Model variant	Min	Max
MiniMax M2 / M2.5 (230B total, ~10B active MoE)Sparse MoE activates only ~10B params during inference -- fast tok/s on moderate hardware	96 GB unified RAM Q3 (Mac M3 Ultra)	4× A100 80 GB FP8
MiniMax M1 (hybrid-attention reasoning predecessor)	96 GB unified RAM Q3	4× A100 80 GB FP8

Known Issues

MiniMax-M2.7 (released 2026-03-18) supersedes M2.5 -- 229B total params, sparse MoE positioned by MiniMax as a 'self-evolving' agent model. Verified third-party benchmarks: SWE-Bench Pro 56.22%, Terminal Bench 2 57.0%, SWE Multilingual 76.5%, Multi SWE Bench 52.7%, VIBE-Pro 55.6%, GDPval-AA Elo 1495. The old 'first open-weight to hit 80.2% SWE-Bench Verified matching Opus 4.6' framing was an M2.5-on-different-bench claim and does NOT carry forward to M2.7 directly -- SWE-Bench Pro and SWE-Bench Verified are not comparable.
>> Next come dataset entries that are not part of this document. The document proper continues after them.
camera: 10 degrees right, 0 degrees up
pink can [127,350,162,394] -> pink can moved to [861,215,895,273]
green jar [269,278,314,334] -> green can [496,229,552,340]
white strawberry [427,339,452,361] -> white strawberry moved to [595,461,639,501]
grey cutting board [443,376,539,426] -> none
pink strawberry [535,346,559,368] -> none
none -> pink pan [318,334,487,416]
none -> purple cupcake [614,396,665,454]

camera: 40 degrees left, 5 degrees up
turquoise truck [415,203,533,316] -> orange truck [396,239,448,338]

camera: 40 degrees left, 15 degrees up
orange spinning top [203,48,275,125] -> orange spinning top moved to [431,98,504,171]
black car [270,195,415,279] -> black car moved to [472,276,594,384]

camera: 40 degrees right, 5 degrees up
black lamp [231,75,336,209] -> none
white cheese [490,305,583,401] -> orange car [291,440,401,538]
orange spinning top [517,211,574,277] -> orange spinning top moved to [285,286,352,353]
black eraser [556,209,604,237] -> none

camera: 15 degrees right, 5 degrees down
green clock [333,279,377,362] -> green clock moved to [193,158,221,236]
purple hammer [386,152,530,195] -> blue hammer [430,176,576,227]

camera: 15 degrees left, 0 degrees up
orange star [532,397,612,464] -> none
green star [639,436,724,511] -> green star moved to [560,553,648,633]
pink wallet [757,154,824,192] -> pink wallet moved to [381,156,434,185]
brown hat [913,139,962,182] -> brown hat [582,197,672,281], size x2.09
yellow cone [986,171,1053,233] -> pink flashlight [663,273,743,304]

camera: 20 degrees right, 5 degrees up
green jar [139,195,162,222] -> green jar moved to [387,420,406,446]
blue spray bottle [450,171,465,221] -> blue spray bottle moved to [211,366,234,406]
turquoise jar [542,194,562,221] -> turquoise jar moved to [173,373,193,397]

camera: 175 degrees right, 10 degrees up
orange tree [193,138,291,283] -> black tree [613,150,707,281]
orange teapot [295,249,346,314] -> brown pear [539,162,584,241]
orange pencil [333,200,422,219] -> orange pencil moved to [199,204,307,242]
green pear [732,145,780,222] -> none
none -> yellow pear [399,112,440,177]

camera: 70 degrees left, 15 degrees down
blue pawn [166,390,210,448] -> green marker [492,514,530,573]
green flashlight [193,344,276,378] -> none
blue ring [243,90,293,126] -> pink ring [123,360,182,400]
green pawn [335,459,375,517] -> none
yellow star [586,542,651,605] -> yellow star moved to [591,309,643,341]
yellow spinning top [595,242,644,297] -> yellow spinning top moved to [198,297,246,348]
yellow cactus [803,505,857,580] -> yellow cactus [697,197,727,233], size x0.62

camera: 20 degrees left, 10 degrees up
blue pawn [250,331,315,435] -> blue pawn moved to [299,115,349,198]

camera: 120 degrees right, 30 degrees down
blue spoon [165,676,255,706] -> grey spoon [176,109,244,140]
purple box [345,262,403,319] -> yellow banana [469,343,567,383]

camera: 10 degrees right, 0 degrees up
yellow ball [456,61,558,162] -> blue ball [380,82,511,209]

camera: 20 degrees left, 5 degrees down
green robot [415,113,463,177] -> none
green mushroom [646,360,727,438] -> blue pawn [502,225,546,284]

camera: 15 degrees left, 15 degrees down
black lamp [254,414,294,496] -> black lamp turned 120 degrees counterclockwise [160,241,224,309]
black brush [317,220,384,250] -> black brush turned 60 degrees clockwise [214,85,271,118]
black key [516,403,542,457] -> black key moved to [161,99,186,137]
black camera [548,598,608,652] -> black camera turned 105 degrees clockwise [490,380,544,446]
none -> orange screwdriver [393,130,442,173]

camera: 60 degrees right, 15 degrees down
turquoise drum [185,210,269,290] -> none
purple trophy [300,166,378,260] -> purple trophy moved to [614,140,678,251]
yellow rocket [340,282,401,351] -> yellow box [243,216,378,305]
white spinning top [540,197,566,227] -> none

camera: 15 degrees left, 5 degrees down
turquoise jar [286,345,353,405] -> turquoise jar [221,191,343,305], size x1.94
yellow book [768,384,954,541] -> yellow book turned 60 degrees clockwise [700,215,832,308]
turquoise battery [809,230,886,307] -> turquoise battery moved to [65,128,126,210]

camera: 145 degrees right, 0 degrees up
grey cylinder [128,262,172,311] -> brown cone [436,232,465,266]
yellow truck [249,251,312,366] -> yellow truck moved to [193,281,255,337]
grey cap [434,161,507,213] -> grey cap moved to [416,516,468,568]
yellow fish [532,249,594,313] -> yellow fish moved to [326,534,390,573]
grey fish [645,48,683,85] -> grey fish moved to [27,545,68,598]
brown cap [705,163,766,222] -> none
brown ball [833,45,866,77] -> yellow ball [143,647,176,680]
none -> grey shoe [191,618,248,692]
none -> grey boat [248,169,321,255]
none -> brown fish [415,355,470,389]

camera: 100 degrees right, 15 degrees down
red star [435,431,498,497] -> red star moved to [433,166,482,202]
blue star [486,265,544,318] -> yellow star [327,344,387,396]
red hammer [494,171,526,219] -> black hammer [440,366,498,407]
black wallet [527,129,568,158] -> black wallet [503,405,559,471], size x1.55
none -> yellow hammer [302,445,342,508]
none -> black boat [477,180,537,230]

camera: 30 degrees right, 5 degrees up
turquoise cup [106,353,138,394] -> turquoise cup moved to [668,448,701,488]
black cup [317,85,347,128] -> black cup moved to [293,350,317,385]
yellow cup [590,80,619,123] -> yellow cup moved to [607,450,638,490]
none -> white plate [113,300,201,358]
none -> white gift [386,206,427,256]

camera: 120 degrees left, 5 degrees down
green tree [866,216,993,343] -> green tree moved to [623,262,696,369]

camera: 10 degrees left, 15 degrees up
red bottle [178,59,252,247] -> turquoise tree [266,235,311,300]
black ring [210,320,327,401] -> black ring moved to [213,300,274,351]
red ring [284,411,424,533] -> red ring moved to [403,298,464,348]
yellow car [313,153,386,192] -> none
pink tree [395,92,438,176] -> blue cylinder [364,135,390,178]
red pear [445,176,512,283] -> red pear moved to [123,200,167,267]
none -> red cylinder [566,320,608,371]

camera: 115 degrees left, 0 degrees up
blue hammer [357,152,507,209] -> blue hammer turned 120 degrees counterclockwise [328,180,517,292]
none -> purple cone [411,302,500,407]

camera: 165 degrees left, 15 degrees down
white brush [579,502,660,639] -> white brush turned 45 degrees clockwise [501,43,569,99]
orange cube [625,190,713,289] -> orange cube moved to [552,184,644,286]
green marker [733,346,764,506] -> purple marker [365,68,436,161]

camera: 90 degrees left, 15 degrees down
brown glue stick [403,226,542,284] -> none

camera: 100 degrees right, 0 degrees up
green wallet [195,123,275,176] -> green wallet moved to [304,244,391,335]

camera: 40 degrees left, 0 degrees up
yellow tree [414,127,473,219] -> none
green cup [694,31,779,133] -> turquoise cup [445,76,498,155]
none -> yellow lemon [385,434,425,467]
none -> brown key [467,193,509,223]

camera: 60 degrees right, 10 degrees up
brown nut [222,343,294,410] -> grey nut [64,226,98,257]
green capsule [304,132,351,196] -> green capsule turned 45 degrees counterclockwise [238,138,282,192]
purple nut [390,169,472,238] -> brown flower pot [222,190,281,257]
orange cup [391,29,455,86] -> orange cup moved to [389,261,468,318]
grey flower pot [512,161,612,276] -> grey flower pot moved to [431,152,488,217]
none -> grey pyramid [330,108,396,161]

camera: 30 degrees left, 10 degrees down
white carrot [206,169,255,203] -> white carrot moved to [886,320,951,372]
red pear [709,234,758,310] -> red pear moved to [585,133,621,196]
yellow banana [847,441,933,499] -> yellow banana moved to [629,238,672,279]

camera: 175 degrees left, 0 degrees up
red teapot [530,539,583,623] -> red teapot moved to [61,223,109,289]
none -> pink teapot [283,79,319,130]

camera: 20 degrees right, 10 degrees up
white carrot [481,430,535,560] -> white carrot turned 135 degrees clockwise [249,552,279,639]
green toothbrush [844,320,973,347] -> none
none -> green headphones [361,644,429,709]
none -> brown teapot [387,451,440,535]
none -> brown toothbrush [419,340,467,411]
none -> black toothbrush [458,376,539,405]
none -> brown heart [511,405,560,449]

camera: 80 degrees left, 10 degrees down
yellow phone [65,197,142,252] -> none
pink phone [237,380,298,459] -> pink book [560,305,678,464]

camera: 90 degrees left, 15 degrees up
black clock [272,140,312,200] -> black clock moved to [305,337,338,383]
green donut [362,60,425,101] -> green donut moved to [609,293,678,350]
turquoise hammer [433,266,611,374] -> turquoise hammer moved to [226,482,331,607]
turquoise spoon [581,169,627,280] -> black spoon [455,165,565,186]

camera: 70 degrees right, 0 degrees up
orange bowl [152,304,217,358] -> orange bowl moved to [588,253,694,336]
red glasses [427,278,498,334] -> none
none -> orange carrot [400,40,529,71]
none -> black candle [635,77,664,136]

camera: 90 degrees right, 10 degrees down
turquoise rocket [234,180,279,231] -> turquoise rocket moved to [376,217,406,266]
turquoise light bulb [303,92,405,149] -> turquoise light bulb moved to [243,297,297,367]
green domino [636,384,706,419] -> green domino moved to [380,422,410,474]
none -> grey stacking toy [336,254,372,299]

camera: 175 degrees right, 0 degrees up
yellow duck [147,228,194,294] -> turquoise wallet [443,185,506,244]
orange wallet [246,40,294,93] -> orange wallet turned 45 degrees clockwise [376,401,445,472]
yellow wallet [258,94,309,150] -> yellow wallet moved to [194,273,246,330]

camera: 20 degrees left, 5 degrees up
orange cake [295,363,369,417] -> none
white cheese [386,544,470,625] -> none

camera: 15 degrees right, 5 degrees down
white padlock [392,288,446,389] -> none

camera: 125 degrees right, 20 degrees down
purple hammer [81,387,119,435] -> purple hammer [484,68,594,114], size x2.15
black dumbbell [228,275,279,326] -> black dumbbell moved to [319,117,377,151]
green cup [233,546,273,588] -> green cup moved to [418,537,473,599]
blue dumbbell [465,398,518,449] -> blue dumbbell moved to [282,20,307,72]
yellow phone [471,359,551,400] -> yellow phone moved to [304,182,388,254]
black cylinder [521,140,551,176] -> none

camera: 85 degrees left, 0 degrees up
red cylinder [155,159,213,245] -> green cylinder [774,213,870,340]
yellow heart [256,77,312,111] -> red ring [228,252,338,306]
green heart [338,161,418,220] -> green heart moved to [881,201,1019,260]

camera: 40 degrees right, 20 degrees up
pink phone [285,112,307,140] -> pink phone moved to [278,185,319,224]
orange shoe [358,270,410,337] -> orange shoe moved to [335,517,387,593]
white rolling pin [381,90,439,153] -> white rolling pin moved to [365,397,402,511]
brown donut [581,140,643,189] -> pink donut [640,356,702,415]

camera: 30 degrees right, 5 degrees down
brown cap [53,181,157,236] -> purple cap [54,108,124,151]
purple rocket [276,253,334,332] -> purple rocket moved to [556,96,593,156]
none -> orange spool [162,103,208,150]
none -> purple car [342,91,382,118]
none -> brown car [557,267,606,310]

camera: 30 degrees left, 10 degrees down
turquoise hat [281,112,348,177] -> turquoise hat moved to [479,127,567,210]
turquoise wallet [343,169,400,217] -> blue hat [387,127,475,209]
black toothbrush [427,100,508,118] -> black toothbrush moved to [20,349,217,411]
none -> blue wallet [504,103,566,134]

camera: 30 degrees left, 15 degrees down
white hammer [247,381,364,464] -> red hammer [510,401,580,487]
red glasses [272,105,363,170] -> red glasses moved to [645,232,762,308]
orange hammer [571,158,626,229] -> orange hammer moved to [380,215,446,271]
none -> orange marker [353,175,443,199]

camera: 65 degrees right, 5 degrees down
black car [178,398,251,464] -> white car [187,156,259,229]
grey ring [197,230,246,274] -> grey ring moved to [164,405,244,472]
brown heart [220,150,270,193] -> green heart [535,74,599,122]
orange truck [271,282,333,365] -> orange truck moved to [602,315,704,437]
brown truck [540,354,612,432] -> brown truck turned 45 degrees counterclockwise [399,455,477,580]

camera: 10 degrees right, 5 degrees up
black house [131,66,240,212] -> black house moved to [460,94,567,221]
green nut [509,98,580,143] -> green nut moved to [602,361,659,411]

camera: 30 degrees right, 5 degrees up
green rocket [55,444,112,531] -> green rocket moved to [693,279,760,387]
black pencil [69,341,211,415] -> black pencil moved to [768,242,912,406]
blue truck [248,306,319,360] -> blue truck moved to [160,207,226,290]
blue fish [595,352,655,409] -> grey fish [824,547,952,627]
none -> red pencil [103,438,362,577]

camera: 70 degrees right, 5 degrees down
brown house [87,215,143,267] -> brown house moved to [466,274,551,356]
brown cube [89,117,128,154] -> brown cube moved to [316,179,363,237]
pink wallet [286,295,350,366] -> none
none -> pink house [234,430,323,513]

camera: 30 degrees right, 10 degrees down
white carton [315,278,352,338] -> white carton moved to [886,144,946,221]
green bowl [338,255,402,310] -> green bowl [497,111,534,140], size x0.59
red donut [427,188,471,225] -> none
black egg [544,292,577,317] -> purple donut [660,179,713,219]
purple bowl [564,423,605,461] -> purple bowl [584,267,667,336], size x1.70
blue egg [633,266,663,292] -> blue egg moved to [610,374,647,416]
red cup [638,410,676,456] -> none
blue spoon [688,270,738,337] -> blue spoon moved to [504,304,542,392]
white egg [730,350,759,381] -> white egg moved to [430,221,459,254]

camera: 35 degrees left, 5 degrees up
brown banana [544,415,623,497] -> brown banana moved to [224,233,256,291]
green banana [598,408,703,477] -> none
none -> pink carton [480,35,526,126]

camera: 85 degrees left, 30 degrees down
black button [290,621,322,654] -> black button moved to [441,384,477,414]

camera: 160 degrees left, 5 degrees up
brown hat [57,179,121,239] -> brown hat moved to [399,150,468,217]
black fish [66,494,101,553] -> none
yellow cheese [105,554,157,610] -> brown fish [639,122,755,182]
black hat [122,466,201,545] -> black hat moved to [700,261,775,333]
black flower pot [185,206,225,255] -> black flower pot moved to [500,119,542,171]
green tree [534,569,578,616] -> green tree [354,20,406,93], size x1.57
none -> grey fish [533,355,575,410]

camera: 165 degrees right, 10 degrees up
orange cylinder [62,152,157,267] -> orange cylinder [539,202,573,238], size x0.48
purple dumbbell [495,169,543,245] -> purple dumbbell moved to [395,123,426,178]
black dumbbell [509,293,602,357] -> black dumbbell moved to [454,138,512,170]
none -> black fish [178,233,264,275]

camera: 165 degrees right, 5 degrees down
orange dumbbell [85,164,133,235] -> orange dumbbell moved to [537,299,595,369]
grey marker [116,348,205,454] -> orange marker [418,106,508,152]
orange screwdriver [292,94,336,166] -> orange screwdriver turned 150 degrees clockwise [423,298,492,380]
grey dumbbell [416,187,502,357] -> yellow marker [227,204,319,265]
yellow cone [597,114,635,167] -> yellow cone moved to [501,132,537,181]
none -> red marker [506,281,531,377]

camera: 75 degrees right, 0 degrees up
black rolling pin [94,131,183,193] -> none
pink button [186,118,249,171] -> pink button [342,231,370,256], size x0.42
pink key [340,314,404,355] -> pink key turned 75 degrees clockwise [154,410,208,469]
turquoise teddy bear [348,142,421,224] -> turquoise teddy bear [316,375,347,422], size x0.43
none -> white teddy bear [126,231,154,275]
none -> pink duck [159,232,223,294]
License labeled 'Other' on HuggingFace (not MIT like M2 / M2.5) -- verify before commercial useSource: MiniMax blog (minimax.io/news/minimax-m27-en), HuggingFace MiniMaxAI/MiniMax-M2.7, MarkTechPost · 2026-03-18
M2 initial release required custom vLLM build -- community quants took 2-3 weeks to stabilize. M2.7 inherits the same architecture so the vLLM compatibility story carries forwardSource: GitHub MiniMax-AI/MiniMax-M2, Hugging Face discussions · 2026-02
Per-layer QK-Norm is non-standard -- some inference backends had subtle bugs at long contextSource: Reddit r/LocalLLaMA · 2026-03

Best for

Agentic coding and tool-use workflows on a budget. Best price-to-SWE-Bench ratio of any open-weights model in 2026.

Not for

Teams that prioritize polished English writing (Mistral Large 3 or Claude are better), or anyone who needs the deepest ecosystem support (Llama is still that).

Our Verdict

MiniMax M2/M2.5 is the most cost-efficient frontier-tier open model in 2026. The 80.2% SWE-Bench Verified score is a genuine breakthrough -- matching Claude Opus 4.6 on real coding tasks at a tenth of the price. The sparse 10B-active MoE runs fast on moderate hardware. The main drawback is ecosystem: MiniMax has less Western infrastructure support than Alibaba or DeepSeek. If you're building an agentic product and want maximum value per token, M2.5 is an A-tier pick.